If the means to make efficient use of solar energy could be found, it would reduce our dependence on non-renewable sources of energy and make our environment cleaner.

 

 

Direct Collection of Solar Energy

Flat Plate Collectors

A typical flat-plate collector is a metal box with a glass or plastic cover (called glazing) on top and a dark-colored absorber plate on the bottom. The sides and bottom of the collector are usually insulated to minimize heat loss.

Sunlight passes through the glazing and strikes the absorber plate, which heats up, changing solar energy into heat energy. The heat is transferred to liquid passing through pipes attached to the absorber plate. Absorber plates are commonly painted with “selective coatings,” which absorb and retain heat better than ordinary black paint. Absorber plates are usually made of metal—typically copper or aluminum—because the metal is a good heat conductor. Copper is more expensive, but is a better conductor and less prone to corrosion than aluminum. In locations with average available solar energy, flat plate collectors are sized approximately one-half- to one-square foot per gallon of one-day’s hot water use.

The main use of this technology is in residential buildings where the demand for hot water has a large impact on energy bills. This generally means a situation with a large family, or a situation in which the hot water demand is excessive due to frequent laundry washing.

Commercial applications include laundromats, car washes, military laundry facilities and eating establishments. The technology can also be used for space heating if the building is located off-grid or if utility power is subject to frequent outages. Solar water heating systems are most likely to be cost effective for facilities with water heating systems that are expensive to operate, or with operations such as laundries or kitchens that require large quantities of hot water.

Sunglazed liquid collectors are commonly used to heat water for swimming pools. Because these collectors need not withstand high temperatures, they can use less expensive materials such as plastic or rubber. They also do not require freeze-proofing because swimming pools are generally used only in warm weather or can be drained easily during cold weather.
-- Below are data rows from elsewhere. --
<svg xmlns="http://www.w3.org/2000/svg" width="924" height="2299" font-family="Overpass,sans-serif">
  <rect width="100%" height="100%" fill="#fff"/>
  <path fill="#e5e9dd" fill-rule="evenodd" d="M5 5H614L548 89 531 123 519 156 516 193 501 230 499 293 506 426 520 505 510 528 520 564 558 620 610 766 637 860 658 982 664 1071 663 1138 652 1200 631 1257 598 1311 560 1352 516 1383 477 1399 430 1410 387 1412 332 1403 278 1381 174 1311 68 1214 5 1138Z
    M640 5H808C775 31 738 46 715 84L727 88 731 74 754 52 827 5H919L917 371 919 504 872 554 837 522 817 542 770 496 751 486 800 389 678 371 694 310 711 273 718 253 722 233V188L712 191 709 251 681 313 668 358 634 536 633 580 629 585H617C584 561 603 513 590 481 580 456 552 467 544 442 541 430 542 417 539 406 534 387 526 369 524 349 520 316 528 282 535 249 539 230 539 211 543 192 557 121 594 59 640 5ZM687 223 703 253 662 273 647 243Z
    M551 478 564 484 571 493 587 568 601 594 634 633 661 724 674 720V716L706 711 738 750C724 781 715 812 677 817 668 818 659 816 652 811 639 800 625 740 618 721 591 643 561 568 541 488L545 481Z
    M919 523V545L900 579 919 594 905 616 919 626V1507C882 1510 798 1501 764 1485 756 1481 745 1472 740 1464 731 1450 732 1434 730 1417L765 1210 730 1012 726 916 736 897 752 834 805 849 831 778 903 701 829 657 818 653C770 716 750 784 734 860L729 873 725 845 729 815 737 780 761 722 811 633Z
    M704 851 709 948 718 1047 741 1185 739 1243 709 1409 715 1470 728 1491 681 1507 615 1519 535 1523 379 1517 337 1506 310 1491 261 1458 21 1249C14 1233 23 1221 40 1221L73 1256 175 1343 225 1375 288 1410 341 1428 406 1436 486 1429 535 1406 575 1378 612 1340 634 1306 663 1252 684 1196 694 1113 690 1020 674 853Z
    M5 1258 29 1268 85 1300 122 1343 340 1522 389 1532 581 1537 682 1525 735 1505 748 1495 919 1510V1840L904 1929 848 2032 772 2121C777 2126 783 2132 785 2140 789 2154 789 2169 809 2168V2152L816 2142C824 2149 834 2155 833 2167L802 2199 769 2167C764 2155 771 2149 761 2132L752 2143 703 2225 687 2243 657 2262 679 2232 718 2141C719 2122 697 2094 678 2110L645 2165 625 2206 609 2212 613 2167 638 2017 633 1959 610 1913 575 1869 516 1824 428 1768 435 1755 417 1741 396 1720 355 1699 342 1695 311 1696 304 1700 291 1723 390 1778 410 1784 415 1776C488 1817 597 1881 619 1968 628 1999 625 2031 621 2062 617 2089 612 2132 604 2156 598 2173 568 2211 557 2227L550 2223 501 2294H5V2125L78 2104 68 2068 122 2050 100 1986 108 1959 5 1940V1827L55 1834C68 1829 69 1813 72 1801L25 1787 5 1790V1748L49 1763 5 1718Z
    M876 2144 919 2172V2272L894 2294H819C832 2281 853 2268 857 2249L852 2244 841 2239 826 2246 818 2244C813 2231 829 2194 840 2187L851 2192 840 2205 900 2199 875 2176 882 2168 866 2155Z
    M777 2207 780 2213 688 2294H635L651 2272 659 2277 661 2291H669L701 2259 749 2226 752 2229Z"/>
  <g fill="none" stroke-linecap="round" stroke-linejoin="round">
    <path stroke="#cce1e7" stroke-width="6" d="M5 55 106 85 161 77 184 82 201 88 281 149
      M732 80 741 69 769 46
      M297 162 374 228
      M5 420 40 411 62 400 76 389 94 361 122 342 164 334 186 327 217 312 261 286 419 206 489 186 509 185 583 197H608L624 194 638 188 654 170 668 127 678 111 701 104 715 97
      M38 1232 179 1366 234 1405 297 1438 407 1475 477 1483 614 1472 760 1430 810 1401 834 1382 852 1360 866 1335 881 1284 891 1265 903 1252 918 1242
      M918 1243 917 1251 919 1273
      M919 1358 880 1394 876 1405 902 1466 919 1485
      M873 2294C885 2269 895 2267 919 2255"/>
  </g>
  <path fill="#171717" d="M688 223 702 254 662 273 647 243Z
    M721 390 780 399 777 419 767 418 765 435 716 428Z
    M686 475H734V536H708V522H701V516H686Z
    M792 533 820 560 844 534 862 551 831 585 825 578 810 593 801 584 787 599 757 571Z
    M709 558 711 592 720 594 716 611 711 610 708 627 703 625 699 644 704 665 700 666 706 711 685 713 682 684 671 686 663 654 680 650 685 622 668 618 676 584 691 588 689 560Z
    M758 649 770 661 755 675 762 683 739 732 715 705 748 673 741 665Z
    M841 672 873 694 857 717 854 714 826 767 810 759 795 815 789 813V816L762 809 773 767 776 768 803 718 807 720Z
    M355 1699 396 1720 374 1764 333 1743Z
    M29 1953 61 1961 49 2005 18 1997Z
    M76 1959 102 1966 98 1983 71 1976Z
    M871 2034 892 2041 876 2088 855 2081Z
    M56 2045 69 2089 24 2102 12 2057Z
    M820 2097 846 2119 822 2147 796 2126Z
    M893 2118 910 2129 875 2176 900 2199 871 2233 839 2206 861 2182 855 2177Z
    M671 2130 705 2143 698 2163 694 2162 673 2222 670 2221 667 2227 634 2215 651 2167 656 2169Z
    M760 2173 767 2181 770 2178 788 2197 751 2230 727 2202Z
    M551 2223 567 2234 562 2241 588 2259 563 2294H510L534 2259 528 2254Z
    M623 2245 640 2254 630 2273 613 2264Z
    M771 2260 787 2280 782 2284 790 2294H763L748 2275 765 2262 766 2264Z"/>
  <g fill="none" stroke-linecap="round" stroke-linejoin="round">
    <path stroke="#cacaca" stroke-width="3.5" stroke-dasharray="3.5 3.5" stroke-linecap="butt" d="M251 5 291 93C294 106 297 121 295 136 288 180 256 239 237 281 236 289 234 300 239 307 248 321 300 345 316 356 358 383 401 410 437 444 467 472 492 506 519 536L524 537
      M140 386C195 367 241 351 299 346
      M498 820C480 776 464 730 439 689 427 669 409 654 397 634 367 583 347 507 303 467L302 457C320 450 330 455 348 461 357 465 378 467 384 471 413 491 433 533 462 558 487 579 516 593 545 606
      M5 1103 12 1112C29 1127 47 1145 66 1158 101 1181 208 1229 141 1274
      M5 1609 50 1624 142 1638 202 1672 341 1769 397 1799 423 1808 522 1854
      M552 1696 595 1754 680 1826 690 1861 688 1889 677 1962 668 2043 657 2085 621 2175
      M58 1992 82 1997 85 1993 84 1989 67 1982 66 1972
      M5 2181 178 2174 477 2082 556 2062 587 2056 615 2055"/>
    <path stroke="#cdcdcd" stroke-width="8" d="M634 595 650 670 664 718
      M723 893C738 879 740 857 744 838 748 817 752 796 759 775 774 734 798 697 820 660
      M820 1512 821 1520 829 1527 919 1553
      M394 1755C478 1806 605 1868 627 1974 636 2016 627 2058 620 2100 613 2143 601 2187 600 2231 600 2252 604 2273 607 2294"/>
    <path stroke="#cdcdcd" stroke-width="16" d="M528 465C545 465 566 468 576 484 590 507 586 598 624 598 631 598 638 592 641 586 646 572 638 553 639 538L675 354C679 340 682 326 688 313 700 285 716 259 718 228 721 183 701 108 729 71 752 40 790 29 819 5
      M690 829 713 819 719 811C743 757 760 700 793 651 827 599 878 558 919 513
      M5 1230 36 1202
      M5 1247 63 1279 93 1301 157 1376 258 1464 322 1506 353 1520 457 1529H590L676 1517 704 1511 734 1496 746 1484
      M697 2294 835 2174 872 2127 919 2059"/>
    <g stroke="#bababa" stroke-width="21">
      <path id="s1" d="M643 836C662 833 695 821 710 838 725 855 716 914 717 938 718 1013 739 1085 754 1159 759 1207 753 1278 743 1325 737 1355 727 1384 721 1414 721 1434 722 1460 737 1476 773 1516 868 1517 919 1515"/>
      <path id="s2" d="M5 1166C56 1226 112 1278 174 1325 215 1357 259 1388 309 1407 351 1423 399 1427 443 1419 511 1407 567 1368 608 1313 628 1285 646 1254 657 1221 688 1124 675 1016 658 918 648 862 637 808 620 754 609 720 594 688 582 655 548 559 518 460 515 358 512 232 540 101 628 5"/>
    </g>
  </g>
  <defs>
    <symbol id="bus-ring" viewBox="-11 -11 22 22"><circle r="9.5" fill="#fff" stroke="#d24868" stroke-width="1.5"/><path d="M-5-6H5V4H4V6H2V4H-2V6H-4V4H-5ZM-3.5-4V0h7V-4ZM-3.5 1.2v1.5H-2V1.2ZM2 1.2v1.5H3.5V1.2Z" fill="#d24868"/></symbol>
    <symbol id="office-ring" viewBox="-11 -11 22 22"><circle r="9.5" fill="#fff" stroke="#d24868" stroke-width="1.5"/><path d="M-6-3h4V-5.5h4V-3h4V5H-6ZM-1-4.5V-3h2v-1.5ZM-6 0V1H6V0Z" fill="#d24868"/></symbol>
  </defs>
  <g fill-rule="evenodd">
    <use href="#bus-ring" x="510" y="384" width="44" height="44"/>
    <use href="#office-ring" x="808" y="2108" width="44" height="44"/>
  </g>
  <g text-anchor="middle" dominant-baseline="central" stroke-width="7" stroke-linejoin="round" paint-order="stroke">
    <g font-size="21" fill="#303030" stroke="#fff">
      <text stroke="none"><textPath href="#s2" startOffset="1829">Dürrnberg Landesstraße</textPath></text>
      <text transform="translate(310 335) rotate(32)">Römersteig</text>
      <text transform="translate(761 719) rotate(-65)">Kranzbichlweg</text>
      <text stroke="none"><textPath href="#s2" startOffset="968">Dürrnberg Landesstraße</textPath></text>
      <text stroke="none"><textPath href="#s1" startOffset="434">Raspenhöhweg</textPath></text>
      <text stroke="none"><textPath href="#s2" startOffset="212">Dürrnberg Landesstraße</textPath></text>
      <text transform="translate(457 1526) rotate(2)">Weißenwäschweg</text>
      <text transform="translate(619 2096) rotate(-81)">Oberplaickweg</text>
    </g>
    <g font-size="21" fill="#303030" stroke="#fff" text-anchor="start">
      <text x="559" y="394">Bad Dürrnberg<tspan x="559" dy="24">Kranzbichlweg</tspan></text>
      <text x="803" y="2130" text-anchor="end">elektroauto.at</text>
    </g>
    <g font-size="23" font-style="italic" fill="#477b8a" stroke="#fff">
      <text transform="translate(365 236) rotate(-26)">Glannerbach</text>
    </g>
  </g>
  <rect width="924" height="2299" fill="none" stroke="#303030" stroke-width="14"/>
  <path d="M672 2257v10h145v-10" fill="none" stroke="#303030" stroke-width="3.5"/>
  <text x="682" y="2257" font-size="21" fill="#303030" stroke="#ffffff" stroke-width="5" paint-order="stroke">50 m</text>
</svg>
While solar collectors are most cost-effective in sunny, temperate areas, they can be cost effective virtually anywhere in the country so should be considered.

 

Concentrating Collector

A solar collector that uses reflective surfaces to concentrate sunlight onto a small area, where it is absorbed and converted to heat or, in the case of solar photovoltaic (PV) devices, into electricity. Concentrators can increase the power flux of sunlight hundreds of times. The principal types of concentrating collectors include: compound parabolic, parabolic trough, fixed reflector moving receiver, fixed receiver moving reflector, Fresnel lens, and central receiver.
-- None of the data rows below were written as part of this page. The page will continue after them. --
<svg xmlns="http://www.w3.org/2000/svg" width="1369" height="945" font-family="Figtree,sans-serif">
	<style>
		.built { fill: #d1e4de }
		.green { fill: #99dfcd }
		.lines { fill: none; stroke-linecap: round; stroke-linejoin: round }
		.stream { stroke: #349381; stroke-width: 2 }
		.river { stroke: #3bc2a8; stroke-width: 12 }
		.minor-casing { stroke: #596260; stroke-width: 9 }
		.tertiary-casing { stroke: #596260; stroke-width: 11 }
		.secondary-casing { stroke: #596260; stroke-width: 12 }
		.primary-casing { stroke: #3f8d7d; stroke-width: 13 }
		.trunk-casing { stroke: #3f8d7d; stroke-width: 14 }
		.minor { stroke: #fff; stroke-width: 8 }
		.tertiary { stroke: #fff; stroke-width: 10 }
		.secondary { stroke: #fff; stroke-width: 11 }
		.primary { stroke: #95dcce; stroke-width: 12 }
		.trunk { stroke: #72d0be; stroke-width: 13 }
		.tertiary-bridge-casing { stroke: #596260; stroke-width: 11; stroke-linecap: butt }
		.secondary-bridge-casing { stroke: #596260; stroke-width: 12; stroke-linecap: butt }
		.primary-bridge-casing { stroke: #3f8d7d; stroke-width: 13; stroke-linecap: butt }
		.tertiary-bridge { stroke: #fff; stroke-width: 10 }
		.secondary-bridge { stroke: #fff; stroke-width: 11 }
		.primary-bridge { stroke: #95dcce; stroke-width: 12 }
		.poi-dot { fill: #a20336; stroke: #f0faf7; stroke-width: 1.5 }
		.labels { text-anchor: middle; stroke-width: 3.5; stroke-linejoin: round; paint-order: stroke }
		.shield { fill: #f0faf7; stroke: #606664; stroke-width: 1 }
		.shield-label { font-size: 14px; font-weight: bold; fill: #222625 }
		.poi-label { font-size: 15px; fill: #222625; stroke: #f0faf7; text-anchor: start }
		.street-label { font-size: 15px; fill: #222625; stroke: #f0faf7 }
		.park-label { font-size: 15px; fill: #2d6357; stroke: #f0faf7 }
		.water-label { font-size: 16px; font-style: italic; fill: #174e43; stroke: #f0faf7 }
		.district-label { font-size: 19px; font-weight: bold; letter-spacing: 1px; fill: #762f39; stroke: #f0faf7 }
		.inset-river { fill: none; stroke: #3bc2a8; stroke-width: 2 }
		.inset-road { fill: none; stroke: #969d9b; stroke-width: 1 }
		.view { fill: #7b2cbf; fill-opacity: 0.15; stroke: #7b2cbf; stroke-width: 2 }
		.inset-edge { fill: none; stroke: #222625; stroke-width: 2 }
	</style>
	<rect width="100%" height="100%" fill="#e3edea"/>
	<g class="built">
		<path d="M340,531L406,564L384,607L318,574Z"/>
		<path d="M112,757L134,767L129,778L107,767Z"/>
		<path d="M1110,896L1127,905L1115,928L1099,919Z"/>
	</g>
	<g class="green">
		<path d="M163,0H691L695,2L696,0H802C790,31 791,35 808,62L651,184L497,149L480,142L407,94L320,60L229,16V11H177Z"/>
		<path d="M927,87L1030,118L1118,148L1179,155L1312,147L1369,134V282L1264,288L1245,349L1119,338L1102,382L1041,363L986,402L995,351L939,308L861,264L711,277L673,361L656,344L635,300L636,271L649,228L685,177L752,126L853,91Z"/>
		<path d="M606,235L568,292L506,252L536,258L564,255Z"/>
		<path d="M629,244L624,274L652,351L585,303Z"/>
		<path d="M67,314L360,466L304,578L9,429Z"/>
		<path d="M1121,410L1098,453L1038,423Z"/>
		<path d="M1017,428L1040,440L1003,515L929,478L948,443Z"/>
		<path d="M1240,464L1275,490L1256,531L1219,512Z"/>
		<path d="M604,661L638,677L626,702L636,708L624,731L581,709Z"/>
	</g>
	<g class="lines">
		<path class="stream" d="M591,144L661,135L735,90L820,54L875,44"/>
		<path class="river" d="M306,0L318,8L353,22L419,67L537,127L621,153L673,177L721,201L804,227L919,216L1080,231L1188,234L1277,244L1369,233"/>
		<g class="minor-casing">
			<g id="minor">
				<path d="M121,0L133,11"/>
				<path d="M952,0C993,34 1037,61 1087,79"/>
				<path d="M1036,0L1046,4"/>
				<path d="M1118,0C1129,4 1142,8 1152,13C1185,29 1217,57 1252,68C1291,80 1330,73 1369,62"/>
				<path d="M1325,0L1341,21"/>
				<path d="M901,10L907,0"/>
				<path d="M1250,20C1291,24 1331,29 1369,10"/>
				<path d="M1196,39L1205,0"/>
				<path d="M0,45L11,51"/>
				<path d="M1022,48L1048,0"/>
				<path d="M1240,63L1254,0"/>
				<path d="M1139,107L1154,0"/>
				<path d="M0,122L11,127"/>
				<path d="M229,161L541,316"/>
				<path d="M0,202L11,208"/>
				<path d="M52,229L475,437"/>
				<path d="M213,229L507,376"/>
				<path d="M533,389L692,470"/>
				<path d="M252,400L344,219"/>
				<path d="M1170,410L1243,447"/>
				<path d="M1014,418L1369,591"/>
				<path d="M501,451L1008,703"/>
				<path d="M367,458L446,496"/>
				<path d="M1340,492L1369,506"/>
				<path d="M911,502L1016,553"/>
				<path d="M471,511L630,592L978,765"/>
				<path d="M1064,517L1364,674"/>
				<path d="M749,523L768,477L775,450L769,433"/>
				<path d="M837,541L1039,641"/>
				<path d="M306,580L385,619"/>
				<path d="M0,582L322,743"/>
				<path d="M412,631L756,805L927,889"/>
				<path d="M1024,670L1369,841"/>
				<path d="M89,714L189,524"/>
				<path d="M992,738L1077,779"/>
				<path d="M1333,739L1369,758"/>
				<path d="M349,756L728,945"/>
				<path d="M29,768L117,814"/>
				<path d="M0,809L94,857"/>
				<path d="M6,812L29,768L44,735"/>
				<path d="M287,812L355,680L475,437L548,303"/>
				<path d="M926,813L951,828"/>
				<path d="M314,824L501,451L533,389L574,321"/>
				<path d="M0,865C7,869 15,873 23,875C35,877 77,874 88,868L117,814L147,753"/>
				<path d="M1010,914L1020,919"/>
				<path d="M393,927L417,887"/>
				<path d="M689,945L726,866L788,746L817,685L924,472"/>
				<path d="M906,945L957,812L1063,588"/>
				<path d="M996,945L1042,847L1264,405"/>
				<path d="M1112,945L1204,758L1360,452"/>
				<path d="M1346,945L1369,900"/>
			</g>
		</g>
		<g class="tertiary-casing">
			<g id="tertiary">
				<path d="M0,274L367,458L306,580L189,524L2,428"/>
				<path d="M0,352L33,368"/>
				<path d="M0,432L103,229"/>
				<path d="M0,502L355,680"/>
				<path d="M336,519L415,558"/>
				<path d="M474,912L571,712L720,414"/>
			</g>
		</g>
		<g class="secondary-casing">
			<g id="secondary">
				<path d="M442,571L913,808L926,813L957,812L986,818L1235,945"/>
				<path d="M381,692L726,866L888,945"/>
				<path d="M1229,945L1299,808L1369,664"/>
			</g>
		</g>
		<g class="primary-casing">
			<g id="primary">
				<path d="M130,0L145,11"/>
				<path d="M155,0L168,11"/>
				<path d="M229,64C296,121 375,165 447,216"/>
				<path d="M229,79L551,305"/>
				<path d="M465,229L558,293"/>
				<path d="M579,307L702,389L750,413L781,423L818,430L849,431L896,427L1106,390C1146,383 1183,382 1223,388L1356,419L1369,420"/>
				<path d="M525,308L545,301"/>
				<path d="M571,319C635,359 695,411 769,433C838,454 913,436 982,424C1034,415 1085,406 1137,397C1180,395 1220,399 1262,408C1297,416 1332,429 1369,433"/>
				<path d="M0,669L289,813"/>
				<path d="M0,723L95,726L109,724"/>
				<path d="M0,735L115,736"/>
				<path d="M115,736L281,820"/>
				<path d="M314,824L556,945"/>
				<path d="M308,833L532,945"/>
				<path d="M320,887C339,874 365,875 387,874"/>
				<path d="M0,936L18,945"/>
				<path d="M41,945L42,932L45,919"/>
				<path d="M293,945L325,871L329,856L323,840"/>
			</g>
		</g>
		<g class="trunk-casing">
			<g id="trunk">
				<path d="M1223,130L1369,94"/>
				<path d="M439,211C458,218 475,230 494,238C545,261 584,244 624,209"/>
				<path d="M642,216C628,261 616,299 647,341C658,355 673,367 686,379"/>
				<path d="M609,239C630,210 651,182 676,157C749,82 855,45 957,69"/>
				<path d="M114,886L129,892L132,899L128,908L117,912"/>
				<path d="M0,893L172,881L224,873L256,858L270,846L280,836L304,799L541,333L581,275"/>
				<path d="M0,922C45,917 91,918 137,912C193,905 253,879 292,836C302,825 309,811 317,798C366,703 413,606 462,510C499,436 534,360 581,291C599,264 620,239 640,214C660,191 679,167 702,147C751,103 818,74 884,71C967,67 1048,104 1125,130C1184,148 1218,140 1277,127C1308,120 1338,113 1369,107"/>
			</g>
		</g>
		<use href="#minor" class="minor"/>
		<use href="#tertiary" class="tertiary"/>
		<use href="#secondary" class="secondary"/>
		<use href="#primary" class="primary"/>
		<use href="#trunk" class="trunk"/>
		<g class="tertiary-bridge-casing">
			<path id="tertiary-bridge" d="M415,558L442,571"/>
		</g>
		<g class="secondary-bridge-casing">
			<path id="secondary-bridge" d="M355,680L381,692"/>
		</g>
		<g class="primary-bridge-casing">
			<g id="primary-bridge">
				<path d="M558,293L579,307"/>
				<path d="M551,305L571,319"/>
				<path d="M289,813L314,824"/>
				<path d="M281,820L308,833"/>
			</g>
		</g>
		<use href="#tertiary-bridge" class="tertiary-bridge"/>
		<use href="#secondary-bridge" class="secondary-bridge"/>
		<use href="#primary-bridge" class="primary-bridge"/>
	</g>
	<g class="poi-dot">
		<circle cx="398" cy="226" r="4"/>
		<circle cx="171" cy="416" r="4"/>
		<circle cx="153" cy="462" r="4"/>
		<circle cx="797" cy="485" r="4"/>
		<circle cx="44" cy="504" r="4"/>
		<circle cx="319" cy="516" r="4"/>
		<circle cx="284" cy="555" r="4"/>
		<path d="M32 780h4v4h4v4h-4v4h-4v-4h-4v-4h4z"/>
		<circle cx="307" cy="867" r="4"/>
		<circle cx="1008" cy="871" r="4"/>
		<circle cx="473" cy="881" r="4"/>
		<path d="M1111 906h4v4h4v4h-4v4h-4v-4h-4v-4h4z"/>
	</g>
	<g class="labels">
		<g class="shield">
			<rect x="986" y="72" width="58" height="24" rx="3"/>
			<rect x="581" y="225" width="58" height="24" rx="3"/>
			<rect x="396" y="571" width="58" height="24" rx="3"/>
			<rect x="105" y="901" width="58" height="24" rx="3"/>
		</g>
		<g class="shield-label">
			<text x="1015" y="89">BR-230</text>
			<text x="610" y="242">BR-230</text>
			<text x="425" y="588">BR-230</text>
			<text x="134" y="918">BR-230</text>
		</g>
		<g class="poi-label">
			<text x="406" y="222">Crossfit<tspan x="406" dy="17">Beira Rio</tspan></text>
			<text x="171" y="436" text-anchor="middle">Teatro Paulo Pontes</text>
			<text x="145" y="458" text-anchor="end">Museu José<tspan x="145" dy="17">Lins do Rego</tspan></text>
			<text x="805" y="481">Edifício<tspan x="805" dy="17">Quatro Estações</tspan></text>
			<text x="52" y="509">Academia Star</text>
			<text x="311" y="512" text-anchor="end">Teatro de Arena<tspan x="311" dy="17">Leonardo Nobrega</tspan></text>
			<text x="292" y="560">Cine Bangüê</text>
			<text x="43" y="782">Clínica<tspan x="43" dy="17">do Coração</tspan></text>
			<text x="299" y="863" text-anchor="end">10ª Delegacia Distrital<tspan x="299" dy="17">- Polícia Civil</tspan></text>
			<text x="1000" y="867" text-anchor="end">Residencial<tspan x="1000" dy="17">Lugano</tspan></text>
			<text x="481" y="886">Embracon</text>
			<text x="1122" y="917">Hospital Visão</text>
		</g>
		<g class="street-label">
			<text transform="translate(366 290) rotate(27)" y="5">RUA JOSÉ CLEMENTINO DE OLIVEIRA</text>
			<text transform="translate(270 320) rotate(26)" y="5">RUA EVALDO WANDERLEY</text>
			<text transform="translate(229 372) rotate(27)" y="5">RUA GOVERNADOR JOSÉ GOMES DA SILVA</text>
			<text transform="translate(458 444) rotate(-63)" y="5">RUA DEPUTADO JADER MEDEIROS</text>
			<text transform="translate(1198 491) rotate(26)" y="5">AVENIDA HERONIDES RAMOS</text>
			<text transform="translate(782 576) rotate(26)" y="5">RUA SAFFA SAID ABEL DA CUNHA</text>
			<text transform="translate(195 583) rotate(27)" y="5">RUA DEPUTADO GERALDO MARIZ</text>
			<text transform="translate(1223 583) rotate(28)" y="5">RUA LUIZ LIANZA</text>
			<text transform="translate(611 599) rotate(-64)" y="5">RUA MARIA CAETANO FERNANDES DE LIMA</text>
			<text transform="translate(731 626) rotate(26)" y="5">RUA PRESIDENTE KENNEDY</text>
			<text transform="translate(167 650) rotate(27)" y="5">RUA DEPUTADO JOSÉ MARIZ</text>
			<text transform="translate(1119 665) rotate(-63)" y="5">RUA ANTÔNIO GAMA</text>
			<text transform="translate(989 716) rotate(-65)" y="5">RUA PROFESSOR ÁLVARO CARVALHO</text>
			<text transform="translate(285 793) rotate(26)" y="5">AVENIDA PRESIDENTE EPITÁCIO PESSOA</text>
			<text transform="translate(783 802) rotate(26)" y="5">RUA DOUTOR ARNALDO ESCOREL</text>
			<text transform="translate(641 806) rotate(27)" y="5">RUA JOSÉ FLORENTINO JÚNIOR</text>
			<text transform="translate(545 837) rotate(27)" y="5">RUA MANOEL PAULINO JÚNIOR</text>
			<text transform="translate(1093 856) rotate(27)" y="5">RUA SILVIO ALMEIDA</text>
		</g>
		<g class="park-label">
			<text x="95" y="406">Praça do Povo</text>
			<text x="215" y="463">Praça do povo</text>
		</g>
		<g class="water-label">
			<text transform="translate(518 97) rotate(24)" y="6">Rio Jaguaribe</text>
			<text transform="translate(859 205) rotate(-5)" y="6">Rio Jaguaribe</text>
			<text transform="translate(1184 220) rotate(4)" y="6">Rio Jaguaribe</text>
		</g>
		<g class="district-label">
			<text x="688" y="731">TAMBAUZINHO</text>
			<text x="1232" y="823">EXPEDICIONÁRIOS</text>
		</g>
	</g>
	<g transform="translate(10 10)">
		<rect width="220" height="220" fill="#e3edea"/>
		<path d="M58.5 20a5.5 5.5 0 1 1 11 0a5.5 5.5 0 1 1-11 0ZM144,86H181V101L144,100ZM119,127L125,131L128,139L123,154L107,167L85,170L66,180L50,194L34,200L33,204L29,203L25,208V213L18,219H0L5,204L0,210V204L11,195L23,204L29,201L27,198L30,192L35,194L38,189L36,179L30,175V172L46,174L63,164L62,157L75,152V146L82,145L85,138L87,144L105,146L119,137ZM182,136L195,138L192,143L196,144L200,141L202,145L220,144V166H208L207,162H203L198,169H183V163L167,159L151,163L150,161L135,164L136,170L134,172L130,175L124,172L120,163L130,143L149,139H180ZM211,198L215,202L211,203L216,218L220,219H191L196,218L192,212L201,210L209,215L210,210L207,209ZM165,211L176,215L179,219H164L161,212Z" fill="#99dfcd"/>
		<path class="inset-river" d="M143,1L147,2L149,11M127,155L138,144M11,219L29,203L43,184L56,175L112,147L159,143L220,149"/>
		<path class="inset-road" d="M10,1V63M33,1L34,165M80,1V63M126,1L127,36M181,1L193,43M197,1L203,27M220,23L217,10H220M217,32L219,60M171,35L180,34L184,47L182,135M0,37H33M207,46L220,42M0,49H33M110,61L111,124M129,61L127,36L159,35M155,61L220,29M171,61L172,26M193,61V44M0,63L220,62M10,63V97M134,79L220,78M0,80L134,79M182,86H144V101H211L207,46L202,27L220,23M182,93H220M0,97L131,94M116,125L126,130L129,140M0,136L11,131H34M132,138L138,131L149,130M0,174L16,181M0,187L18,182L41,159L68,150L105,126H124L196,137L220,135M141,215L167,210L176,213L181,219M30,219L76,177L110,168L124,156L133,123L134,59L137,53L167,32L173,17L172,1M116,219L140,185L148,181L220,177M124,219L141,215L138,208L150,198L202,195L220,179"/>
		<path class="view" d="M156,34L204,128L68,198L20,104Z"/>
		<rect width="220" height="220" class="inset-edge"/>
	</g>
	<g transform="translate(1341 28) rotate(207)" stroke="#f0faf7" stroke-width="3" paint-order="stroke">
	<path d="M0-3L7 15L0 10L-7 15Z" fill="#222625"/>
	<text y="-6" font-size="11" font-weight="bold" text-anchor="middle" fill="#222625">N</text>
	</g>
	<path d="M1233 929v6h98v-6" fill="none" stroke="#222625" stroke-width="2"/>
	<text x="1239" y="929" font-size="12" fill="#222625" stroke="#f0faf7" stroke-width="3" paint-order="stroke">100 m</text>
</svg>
Concentrating collectors use mirrored surfaces to concentrate the sun’s energy on an absorber called a receiver. Concentrating collectors also achieve high temperatures, but unlike evacuated-tube collectors, they can do so only when direct sunlight is available. The mirrored surface focuses sunlight collected over a large area onto a smaller absorber area to achieve high temperatures. Some designs concentrate solar energy onto a focal point, while others concentrate the sun’s rays along a thin line called the focal line. The receiver is located at the focal point or along the focal line. A heat-transfer fluid flows through the receiver and absorbs heat. These collectors reach much higher temperatures than flat-plate collectors. However, concentrators can only focus direct solar radiation, with the result being that their performance is poor on hazy or cloudy days. Concentrators are most practical in areas of high insolation (exposure to the sun’s rays), such as those close to the equator and in the desert.

Concentrators are used mostly in commercial applications because they are expensive and because the trackers need frequent maintenance. Some residential solar energy systems use parabolic-trough concentrating systems. These installations can provide hot water, space heating, and water purification. Most residential systems use single-axis trackers, which are less expensive and simpler than dual-axis trackers.